[Transcribed page contents]
________________________

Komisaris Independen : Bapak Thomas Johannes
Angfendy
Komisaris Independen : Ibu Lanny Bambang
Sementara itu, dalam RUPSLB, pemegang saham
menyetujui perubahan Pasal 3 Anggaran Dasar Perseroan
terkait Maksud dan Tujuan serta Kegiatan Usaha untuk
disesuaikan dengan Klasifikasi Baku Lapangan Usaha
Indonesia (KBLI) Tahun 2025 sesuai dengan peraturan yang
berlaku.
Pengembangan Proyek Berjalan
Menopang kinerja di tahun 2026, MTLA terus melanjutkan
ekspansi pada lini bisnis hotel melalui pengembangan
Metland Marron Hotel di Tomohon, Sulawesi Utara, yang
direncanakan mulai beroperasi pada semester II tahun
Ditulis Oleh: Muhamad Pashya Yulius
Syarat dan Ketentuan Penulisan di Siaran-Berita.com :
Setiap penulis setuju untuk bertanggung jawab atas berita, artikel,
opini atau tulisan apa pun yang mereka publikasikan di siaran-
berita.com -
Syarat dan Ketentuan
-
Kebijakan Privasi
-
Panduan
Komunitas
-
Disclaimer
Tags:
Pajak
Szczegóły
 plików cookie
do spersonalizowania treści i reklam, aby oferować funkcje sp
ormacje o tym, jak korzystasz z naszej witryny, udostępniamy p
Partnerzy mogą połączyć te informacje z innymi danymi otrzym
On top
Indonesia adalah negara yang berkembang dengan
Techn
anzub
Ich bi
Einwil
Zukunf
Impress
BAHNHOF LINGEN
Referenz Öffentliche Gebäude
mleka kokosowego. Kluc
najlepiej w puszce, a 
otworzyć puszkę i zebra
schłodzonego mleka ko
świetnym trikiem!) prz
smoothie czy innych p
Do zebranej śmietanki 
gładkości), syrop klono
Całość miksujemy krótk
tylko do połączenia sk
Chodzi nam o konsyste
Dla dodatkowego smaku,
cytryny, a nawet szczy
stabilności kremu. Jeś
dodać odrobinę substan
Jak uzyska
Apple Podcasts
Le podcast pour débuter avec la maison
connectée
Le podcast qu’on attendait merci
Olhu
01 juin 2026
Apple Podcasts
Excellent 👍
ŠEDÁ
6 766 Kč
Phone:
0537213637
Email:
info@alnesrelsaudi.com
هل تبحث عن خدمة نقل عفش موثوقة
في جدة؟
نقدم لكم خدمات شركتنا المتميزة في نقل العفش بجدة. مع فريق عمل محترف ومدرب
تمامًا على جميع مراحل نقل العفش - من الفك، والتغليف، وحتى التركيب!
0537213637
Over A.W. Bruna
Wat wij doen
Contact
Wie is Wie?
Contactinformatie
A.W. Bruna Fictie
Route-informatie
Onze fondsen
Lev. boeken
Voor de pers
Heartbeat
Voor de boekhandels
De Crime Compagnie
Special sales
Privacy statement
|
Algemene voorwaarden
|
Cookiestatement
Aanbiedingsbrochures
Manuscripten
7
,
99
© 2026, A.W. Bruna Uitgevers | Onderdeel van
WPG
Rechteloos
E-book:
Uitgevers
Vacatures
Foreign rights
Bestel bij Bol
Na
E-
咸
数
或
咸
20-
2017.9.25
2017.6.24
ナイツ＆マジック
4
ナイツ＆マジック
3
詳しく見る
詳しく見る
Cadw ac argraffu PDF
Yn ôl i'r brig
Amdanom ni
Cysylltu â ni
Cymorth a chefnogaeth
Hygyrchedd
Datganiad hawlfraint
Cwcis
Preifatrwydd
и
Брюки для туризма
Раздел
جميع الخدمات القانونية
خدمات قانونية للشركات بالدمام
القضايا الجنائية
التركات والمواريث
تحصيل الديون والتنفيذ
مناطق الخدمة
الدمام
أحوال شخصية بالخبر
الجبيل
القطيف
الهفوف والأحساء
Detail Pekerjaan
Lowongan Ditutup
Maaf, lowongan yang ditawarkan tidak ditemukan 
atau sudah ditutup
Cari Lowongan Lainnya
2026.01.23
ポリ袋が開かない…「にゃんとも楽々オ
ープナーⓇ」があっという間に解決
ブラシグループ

________________________

#### [ACTIVITY]
Locate every line in the data above that contains the string "جميع", and copy each of those lines. Treat the match as case-sensitive.

#### [RESPONSE BELOW]
تمامًا على جميع مراحل نقل العفش - من الفك، والتغليف، وحتى التركيب!
جميع الخدمات القانونية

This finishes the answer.